To use the built-in Due RTC, the board must have a 32.768 kHz xtal installed. Mine did not have that, so I soldered an available one in.
Using the Markus Lange demo software as a basis, I ran the RTC, printing the computer timestamp and the RTC time in the serial monitor at ~1 min intervals. It showed a slow drift of the RTC of about 18 seconds per 24 h, but, strangely, around 5:00 at night, a rapid jump of maximum about 4 minutes . After that, the slow drift continued. The next night, at around the same time, a similar jump occurred, but this time it was about 23 minutes! (and then the slow drift again) Neither jump was instantaneous (as one would expect, for instance ,in case of a numerical overflow), but the first one took about 1 hour, the second about 3 hours. I tried to include a graph of the difference between the timestamp and the RTC readings.
Any explanations??
Are you sure is is not your PC correcting itself? Windows can fetch the time from the internet to stay synced.

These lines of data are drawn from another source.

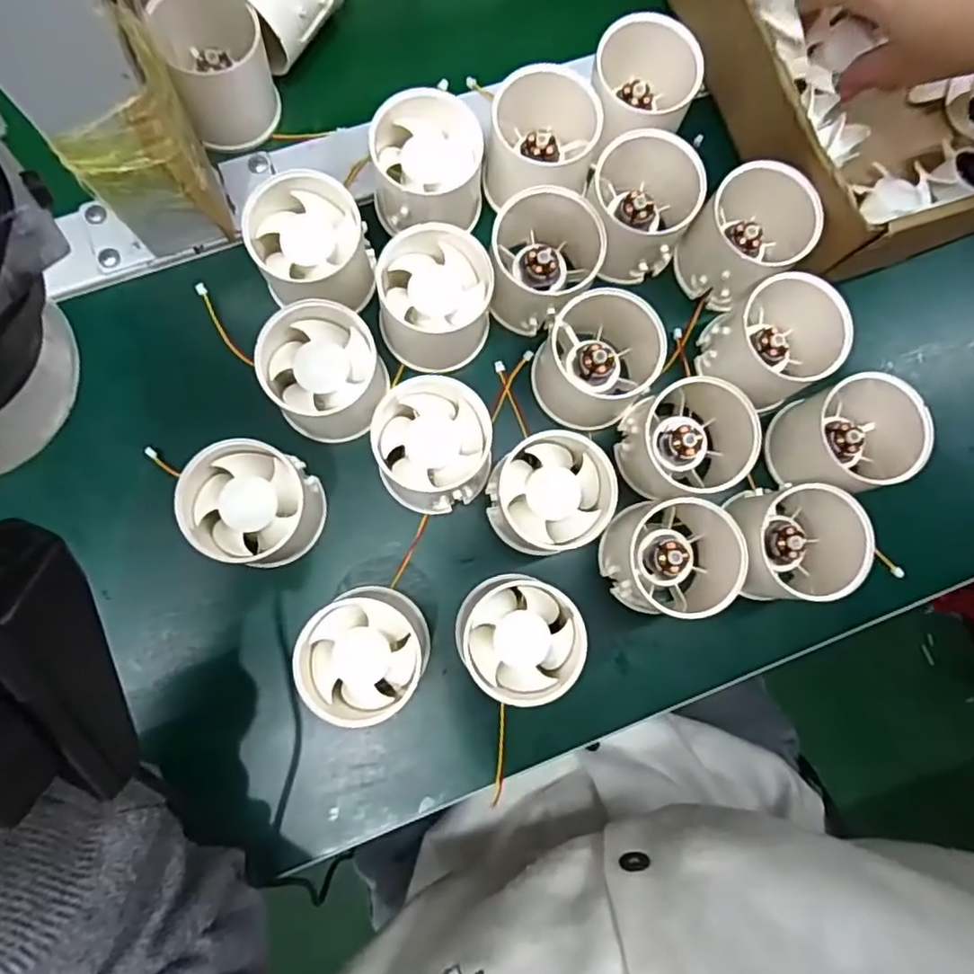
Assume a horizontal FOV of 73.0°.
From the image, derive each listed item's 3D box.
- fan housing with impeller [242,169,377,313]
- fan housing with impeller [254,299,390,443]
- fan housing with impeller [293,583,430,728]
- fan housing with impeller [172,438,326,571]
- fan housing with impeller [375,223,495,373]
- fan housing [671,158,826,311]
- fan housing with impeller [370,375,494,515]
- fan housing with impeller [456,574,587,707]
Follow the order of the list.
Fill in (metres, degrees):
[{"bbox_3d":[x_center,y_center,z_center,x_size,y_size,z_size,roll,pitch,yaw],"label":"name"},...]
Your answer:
[{"bbox_3d":[-0.082,-0.113,0.314,0.052,0.046,0.054,-10,83,-5],"label":"fan housing with impeller"},{"bbox_3d":[-0.074,-0.051,0.307,0.054,0.046,0.057,-9,83,-5],"label":"fan housing with impeller"},{"bbox_3d":[-0.053,0.074,0.295,0.052,0.052,0.053,0,82,-4],"label":"fan housing with impeller"},{"bbox_3d":[-0.104,0.008,0.298,0.051,0.052,0.051,0,82,-4],"label":"fan housing with impeller"},{"bbox_3d":[-0.024,-0.089,0.315,0.052,0.051,0.052,1,82,-4],"label":"fan housing with impeller"},{"bbox_3d":[0.131,-0.127,0.329,0.051,0.050,0.063,37,82,2],"label":"fan housing"},{"bbox_3d":[-0.025,-0.018,0.312,0.052,0.042,0.058,-8,83,-5],"label":"fan housing with impeller"},{"bbox_3d":[0.014,0.067,0.301,0.053,0.048,0.052,-10,83,-5],"label":"fan housing with impeller"}]

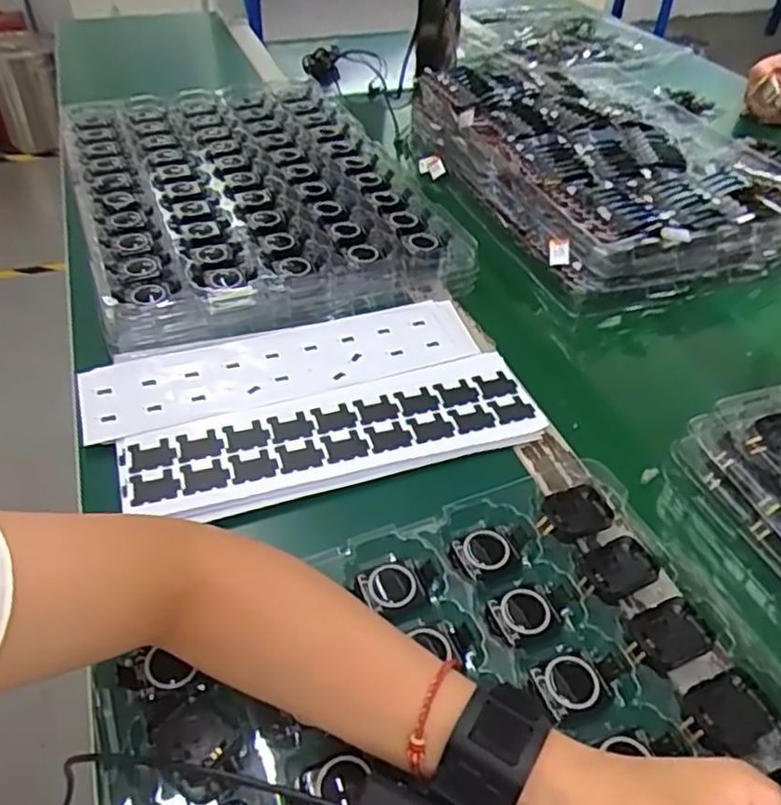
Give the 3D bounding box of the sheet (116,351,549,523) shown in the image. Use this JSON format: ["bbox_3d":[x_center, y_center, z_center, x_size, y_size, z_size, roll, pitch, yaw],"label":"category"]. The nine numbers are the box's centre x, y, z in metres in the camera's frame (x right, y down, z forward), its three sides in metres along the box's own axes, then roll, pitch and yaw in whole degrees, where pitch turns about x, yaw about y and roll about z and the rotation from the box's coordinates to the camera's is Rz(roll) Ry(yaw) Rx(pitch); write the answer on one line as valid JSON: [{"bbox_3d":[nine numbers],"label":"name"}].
[{"bbox_3d":[-0.036,0.022,0.496,0.298,0.007,0.089,-13,45,-17],"label":"sheet"}]

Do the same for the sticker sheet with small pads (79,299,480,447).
[{"bbox_3d":[-0.082,-0.034,0.558,0.314,0.004,0.092,-14,45,-17],"label":"sticker sheet with small pads"}]

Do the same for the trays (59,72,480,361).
[{"bbox_3d":[-0.152,-0.227,0.724,0.331,0.054,0.438,-15,45,-18],"label":"trays"}]

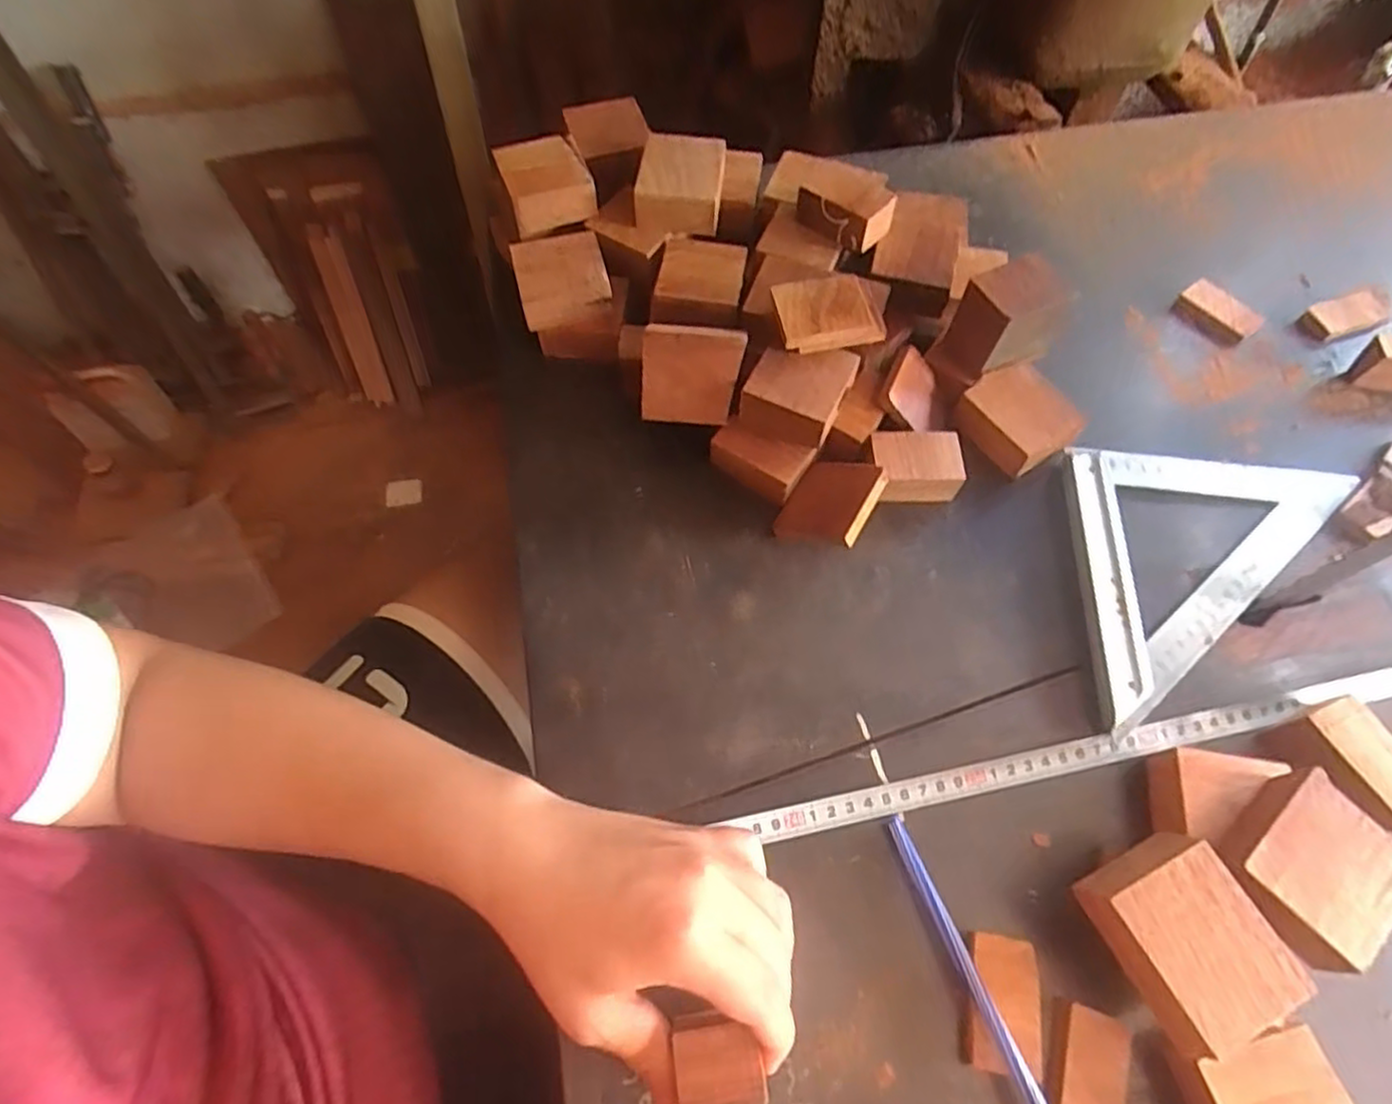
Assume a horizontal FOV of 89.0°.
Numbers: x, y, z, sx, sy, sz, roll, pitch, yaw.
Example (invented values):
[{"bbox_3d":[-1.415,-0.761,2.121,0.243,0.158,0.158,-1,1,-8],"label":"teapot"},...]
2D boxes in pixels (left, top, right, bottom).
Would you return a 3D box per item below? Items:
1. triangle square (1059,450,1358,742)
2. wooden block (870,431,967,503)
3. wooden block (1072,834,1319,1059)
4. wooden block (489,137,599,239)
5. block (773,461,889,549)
[{"bbox_3d":[0.315,0.020,0.419,0.177,0.015,0.176,4,63,2],"label":"triangle square"},{"bbox_3d":[0.139,-0.053,0.448,0.054,0.031,0.040,-4,63,-2],"label":"wooden block"},{"bbox_3d":[0.211,0.166,0.305,0.061,0.021,0.070,-23,66,-11],"label":"wooden block"},{"bbox_3d":[-0.107,-0.252,0.488,0.060,0.035,0.062,-25,66,-12],"label":"wooden block"},{"bbox_3d":[0.082,-0.030,0.430,0.054,0.012,0.055,10,64,49],"label":"block"}]

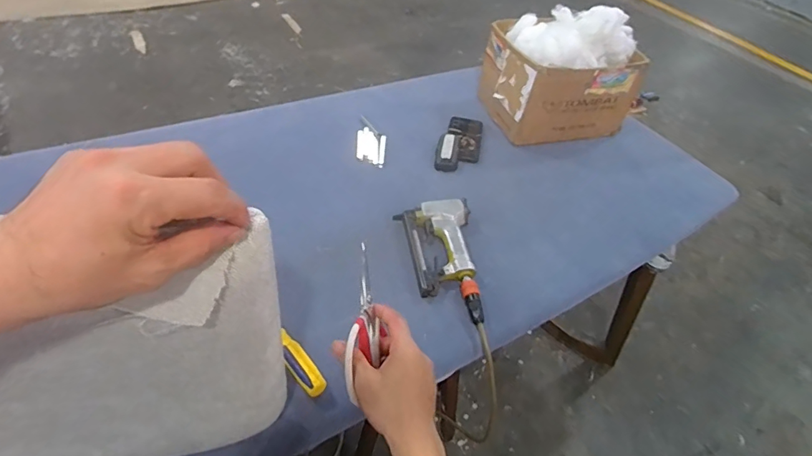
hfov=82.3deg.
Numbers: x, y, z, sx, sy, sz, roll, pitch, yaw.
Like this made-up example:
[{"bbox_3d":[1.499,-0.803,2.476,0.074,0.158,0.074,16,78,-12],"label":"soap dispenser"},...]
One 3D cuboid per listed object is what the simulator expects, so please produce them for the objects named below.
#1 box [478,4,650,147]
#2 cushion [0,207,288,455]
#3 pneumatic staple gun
[{"bbox_3d":[0.364,-0.377,1.103,0.296,0.251,0.240,-6,48,-14],"label":"box"},{"bbox_3d":[-0.305,0.130,0.381,0.412,0.355,0.057,-11,50,-13],"label":"cushion"},{"bbox_3d":[0.074,0.053,0.810,0.137,0.047,0.255,-7,48,-16],"label":"pneumatic staple gun"}]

The PC is on automatic correction. It synced itself by less than a second around 20:00 the first evening, and I manually synced it the next afternoon. Again, the correction was less than a second.
But, the problem is solved: the room temperature dropped during the night, and the Xtal could no longer force the free-running oscillator to sync, so this oscillator took over. I verified with a second Due, cooling it to 10 C. Perhaps the low tolerance to temperature variations is due to my Xtals not being the original type.